Zack's Kernel News
Zack's Kernel News
Chronicler Zack Brown reports on isolating patch submissions by type, and quantum security.
bcachefs Development Process
In the ongoing saga of Kent Overstreet and Linus Torvalds' differing approaches to kernel development, the story has taken a surprisingly straight path. The issue has been that Kent insists on submitting new feature patches at moments in the development cycle that are reserved for bug fixes and stabilization. He justifies this by saying that his patches are very important and that the rules should be flexible enough to accommodate him, while Linus and various others justify the current development cycle by saying that the stabilization period makes for better testing and debugging overall.
In general, Linus has tended to accept Kent's patches, though the conversation in response to those patches has been heated. The last time I wrote about this, Linus had asked for Kent's patches to come in at least a couple days before his preferred release day (Sundays), so the analysis bots (and humans, too) could have a moment to give them a shake before putting them into an official release candidate. Kent had agreed to submit patches earlier than Saturdays. So there was some movement, and peace descended on the valley.

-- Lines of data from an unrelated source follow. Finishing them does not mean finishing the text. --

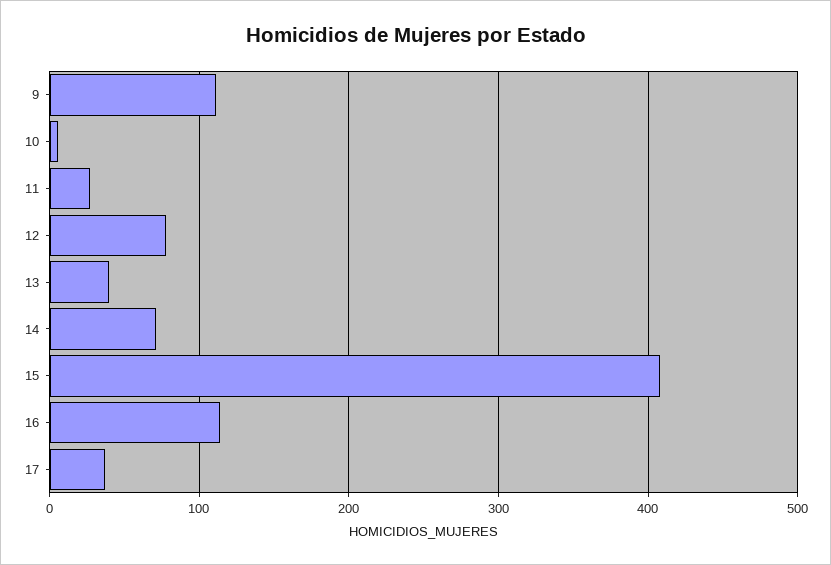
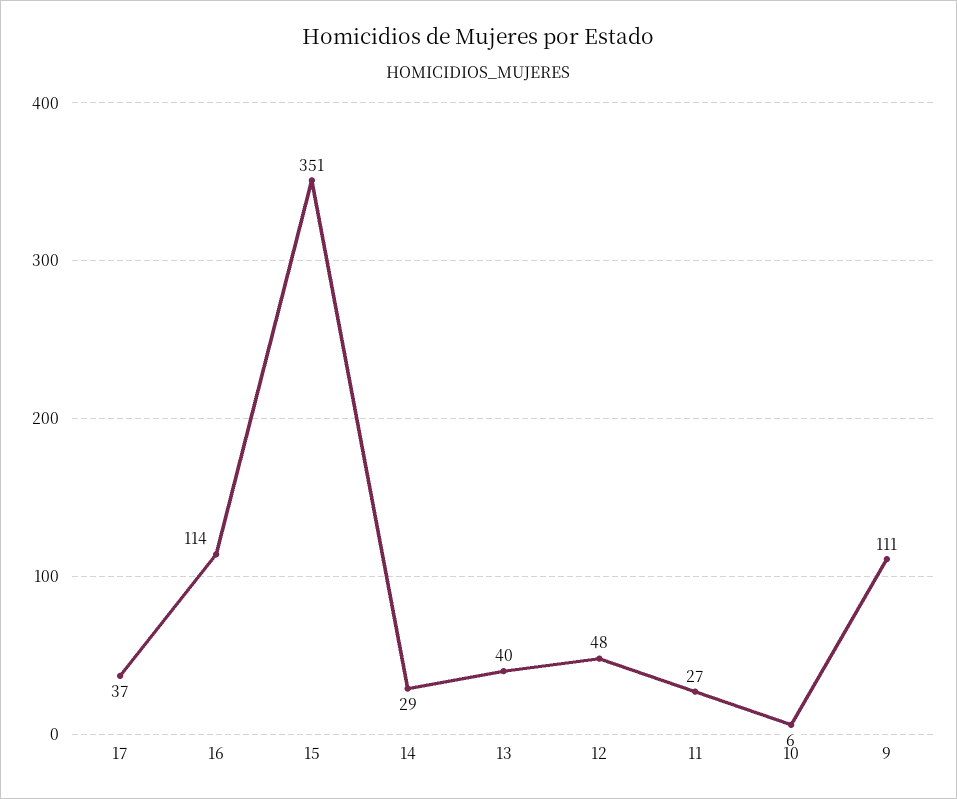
  {
    "9": 111,
    "10": 6,
    "11": 27,
-   "12": 80,
+   "12": 48,
    "13": 40,
-   "14": 70,
+   "14": 29,
-   "15": 410,
+   "15": 351,
    "16": 114,
    "17": 37
  }

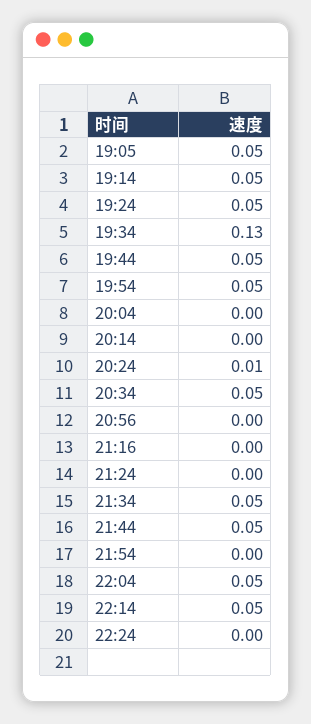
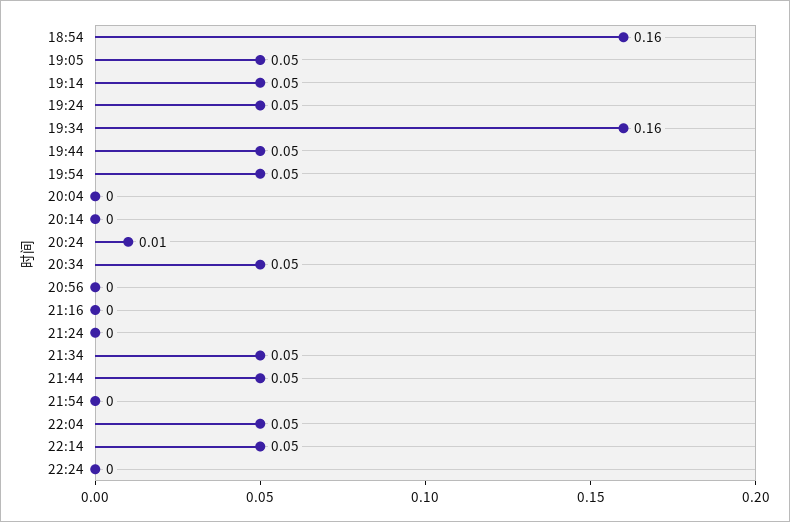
  {
    "19:05": 0.05,
    "19:14": 0.05,
    "19:24": 0.05,
-   "19:34": 0.13,
+   "19:34": 0.16,
    "19:44": 0.05,
    "19:54": 0.05,
    "20:04": 0,
    "20:14": 0,
    "20:24": 0.01,
    "20:34": 0.05,
    "20:56": 0,
    "21:16": 0,
    "21:24": 0,
    "21:34": 0.05,
    "21:44": 0.05,
    "21:54": 0,
    "22:04": 0.05,
    "22:14": 0.05,
-   "22:24": 0
+   "22:24": 0,
+   "18:54": 0.16
  }

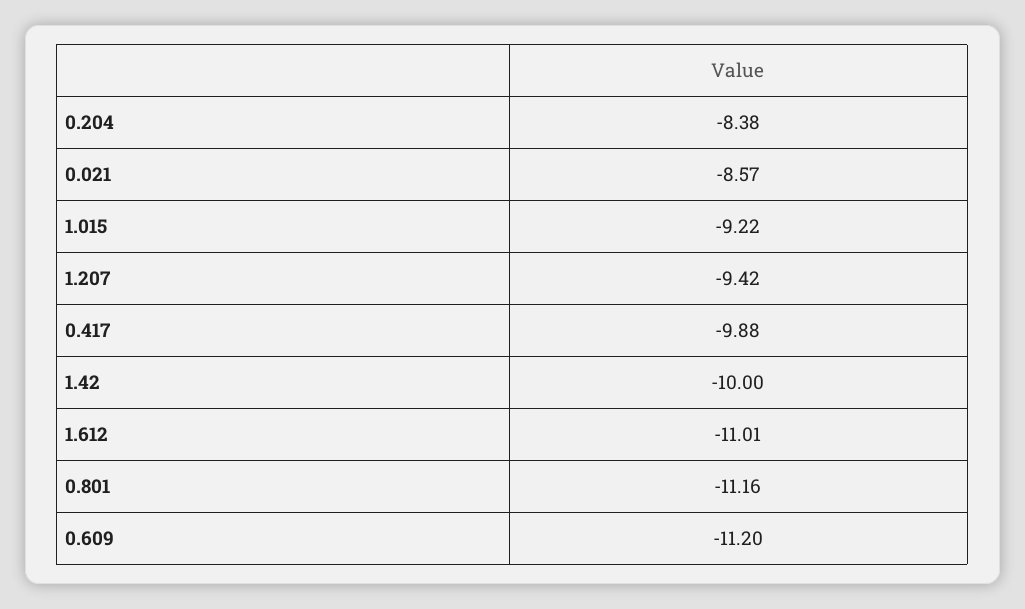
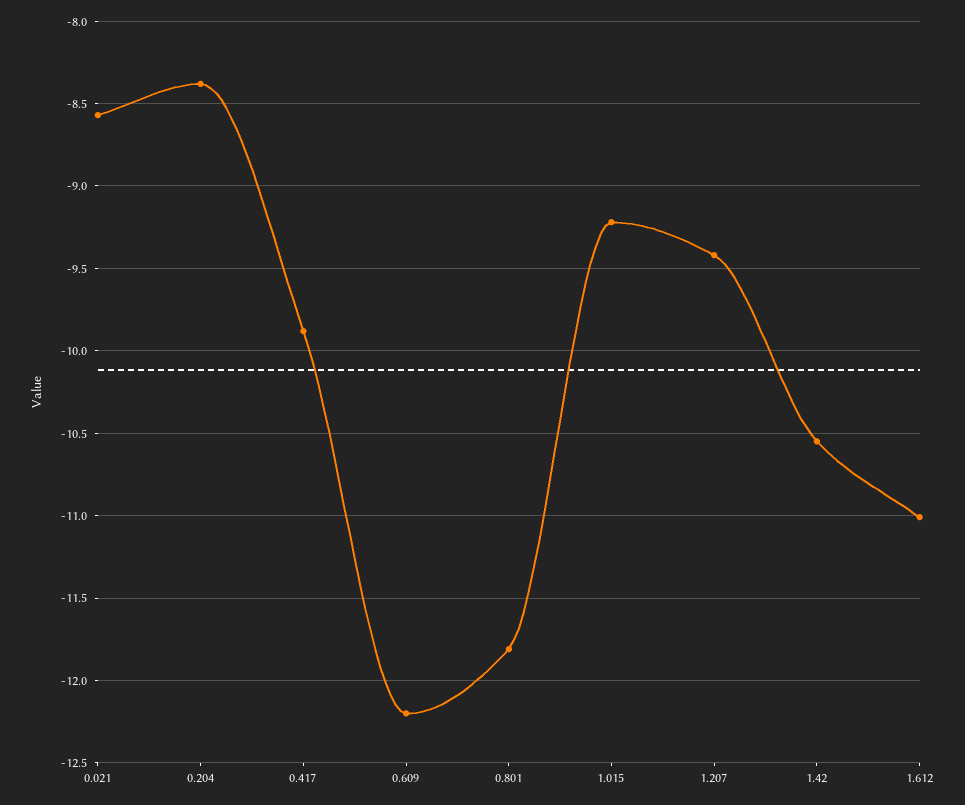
  {
    "0.204": -8.38,
    "0.021": -8.57,
    "1.015": -9.22,
    "1.207": -9.42,
    "0.417": -9.88,
-   "1.42": -10,
+   "1.42": -10.55,
    "1.612": -11.01,
-   "0.801": -11.16,
+   "0.801": -11.8,
-   "0.609": -11.2
+   "0.609": -12.2
  }

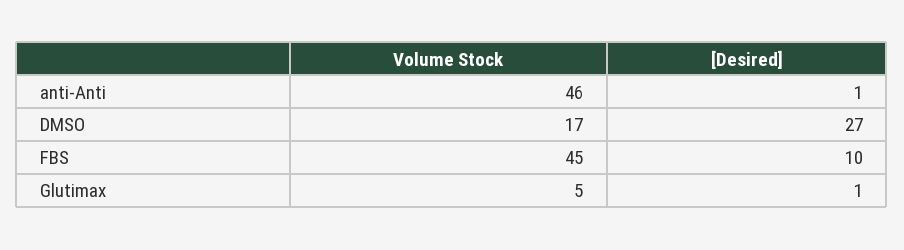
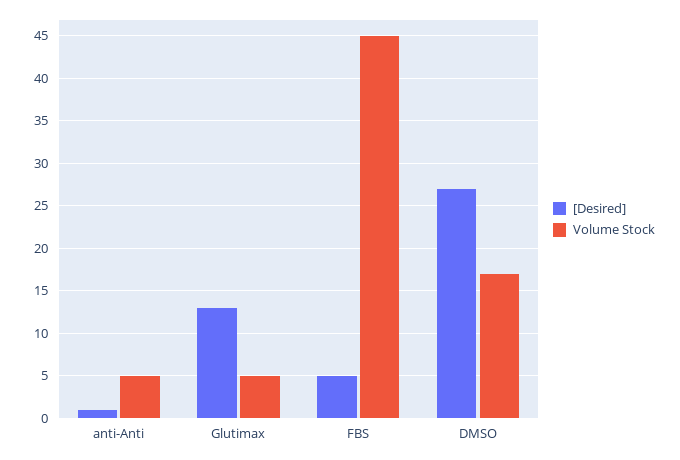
  {
    "Volume Stock": {
-     "anti-Anti": 46,
+     "anti-Anti": 5,
      "DMSO": 17,
      "FBS": 45,
      "Glutimax": 5
    },
    "[Desired]": {
      "anti-Anti": 1,
      "DMSO": 27,
-     "FBS": 10,
+     "FBS": 5,
-     "Glutimax": 1
+     "Glutimax": 13
    }
  }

This time, on June 20 (a Friday), Kent submitted, as he said, "Entirely too many patches." Among the pile of fixes, he included a "new option: journal_rewind," which "lets the entire filesystem be reset to an earlier point in time." As he described it, "this is only a disaster recovery tool, and right now there are major caveats to using it [...]. I'll likely be making some changes to the discard path in the future to make this a reliable recovery tool."